Алексей Константинович Толстой
Шрифт:
На моих глазах, Ваше величество, лет шесть тому назад в Москве снесли древнюю колокольню Страстного монастыря, и она рухнула на мостовую, как поваленное дерево, так что не отломился ни один кирпич, настолько прочна была кладка, а на её место соорудили новую псевдорусскую колокольню. Той же участи подверглась церковь Николы Явленного на Арбате, относившаяся ко времени царствования Ивана Васильевича Грозного и построенная так прочно, что с помощью железных ломов еле удалось отделить кирпич один от другого.
Наконец, на этих днях я просто не узнал в Москве прелестную маленькую церковь Трифона Напрудного, с которой связано одно из преданий об охоте Ивана Васильевича Грозного. Её облепили отвратительными пристройками, заново отделали внутри и поручили какому-то богомазу переписать наружную фреску, изображающую святого Трифона на коне и с соколом в руке.
Простите мне, Ваше величество, если по этому случаю я назову ещё три здания в Москве, за которые всегда дрожу, когда еду туда. Это прежде всего на Дмитровке прелестная церковка Спаса в Путниках, названная так, вероятно, благодаря изысканной тонкости орнаментовки, далее — церковь Грузинской Божьей Матери и, в-третьих, — Крутицкие ворота, своеобразное сооружение, всё в изразцах. Последние два памятника более или менее невредимы, но к первому уже успели пристроить ворота в современном духе, режущие глаз по своей нелепости — настолько они противоречат целому. Когда спрашиваешь у настоятелей, по каким основаниям производятся все эти разрушения и наносятся все эти увечья, они с гордостью отвечают, что возможность сделать все эти прелести им дали доброхотные датели, и с презрением прибавляют: „ О прежней нечего жалеть, она была старая!“ И всё это бессмысленное и непоправимое варварство творится по всей России на глазах и с благословения губернаторов и высшего духовенства. Именно духовенство — отъявленный враг старины, и оно присвоило себе право разрушать то, что ему надлежит охранять, и насколько оно упорно в своём консерватизме и косно по части идей, настолько оно усердствует по части истребления памятников.
Что пощадили татары и огонь, оно берётся уничтожить. Уже не раскольниковли признать более просвещёнными, чем митрополита Филарета?

## ФРАГМЕНТ ДАННЫХ:
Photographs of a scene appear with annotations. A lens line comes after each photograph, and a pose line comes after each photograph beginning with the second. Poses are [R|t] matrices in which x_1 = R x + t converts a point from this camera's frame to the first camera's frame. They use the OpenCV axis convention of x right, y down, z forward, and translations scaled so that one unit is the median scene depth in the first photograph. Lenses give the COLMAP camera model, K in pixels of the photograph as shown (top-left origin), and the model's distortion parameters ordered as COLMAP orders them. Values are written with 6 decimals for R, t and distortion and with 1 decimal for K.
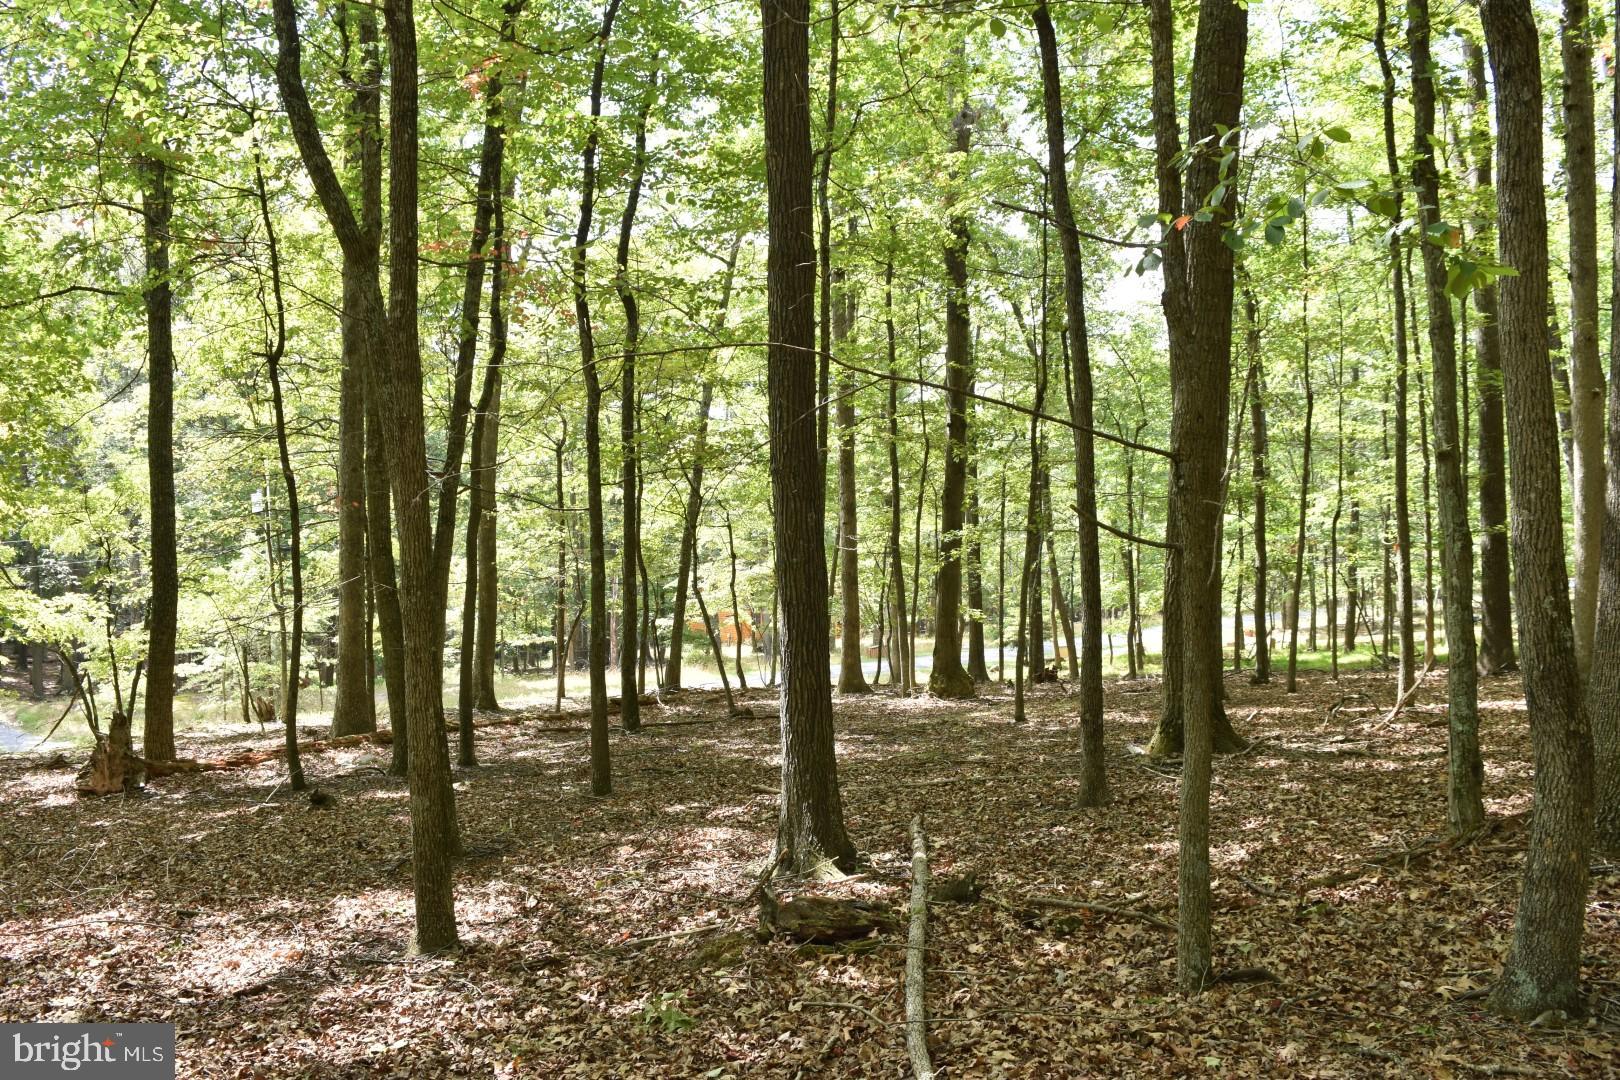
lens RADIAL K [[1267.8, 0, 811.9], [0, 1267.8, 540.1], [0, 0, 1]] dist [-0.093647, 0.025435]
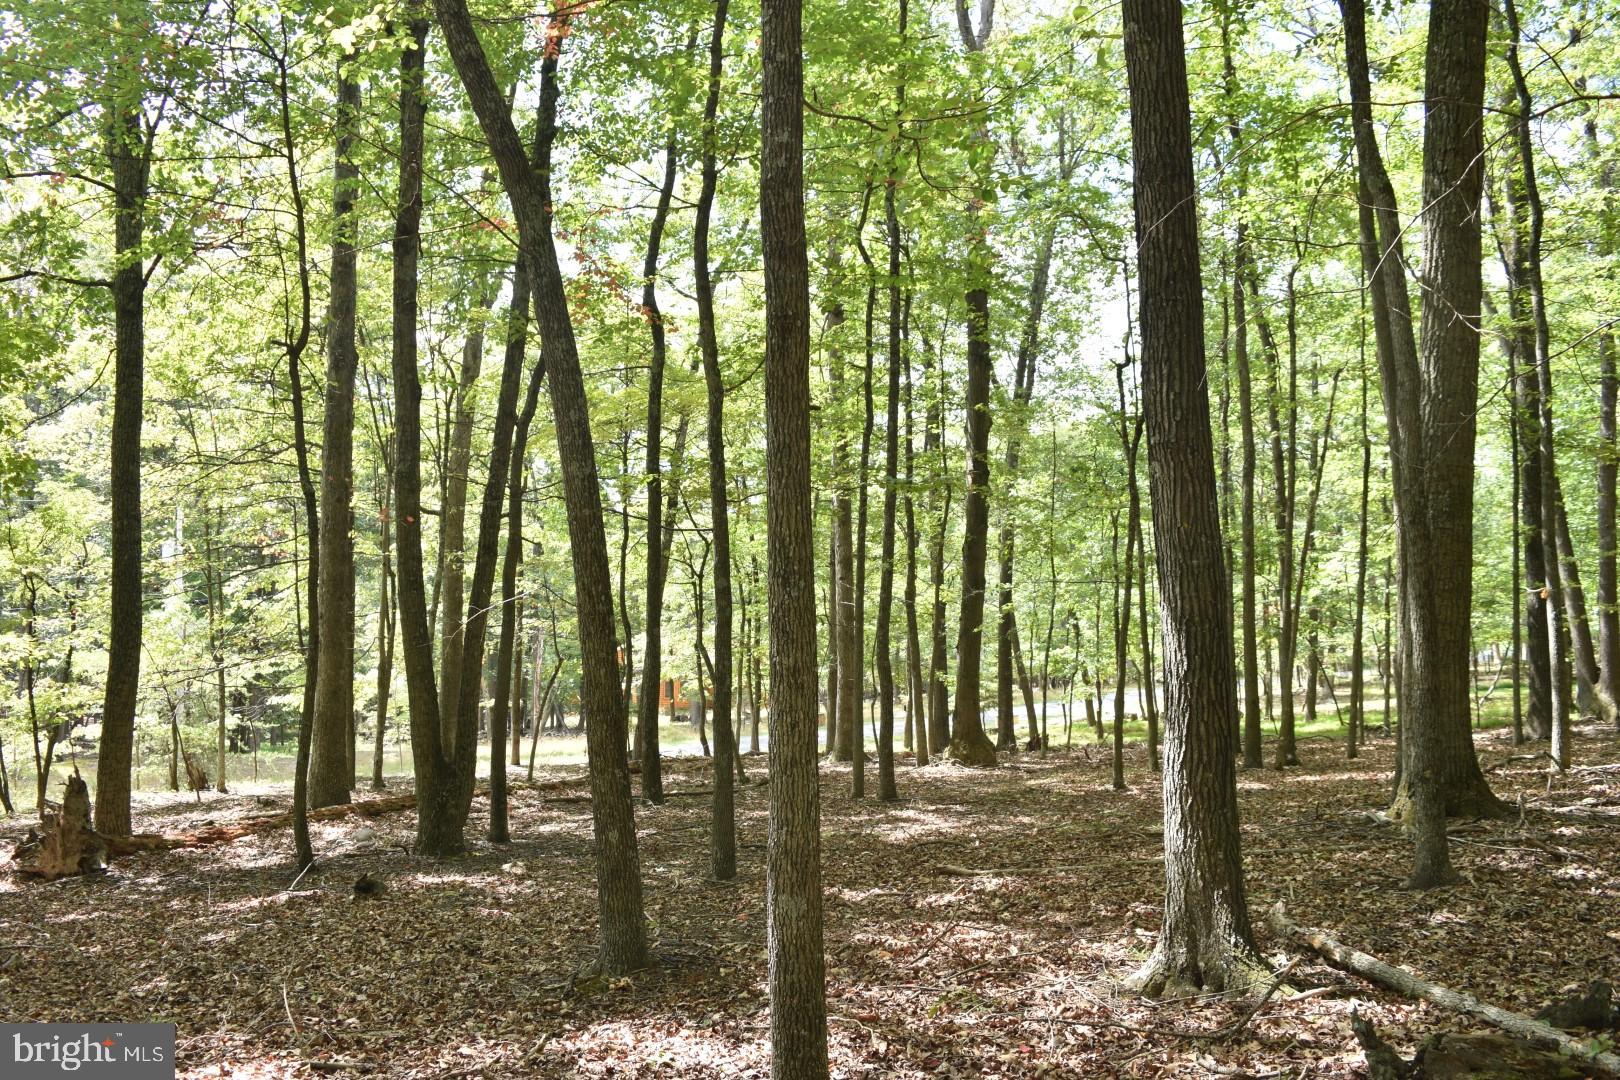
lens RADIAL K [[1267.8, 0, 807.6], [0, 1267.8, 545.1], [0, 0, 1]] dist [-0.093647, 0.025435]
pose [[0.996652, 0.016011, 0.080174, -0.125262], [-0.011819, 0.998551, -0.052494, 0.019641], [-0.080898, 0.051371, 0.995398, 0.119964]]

## ВАШЕ ЗАДАНИЕ:
Что изображает наружная фреска церкви Трифона Напрудного, согласно фрагменту текста?

## ВАШ ОТВЕТ:
Святого Трифона на коне и с соколом в руке.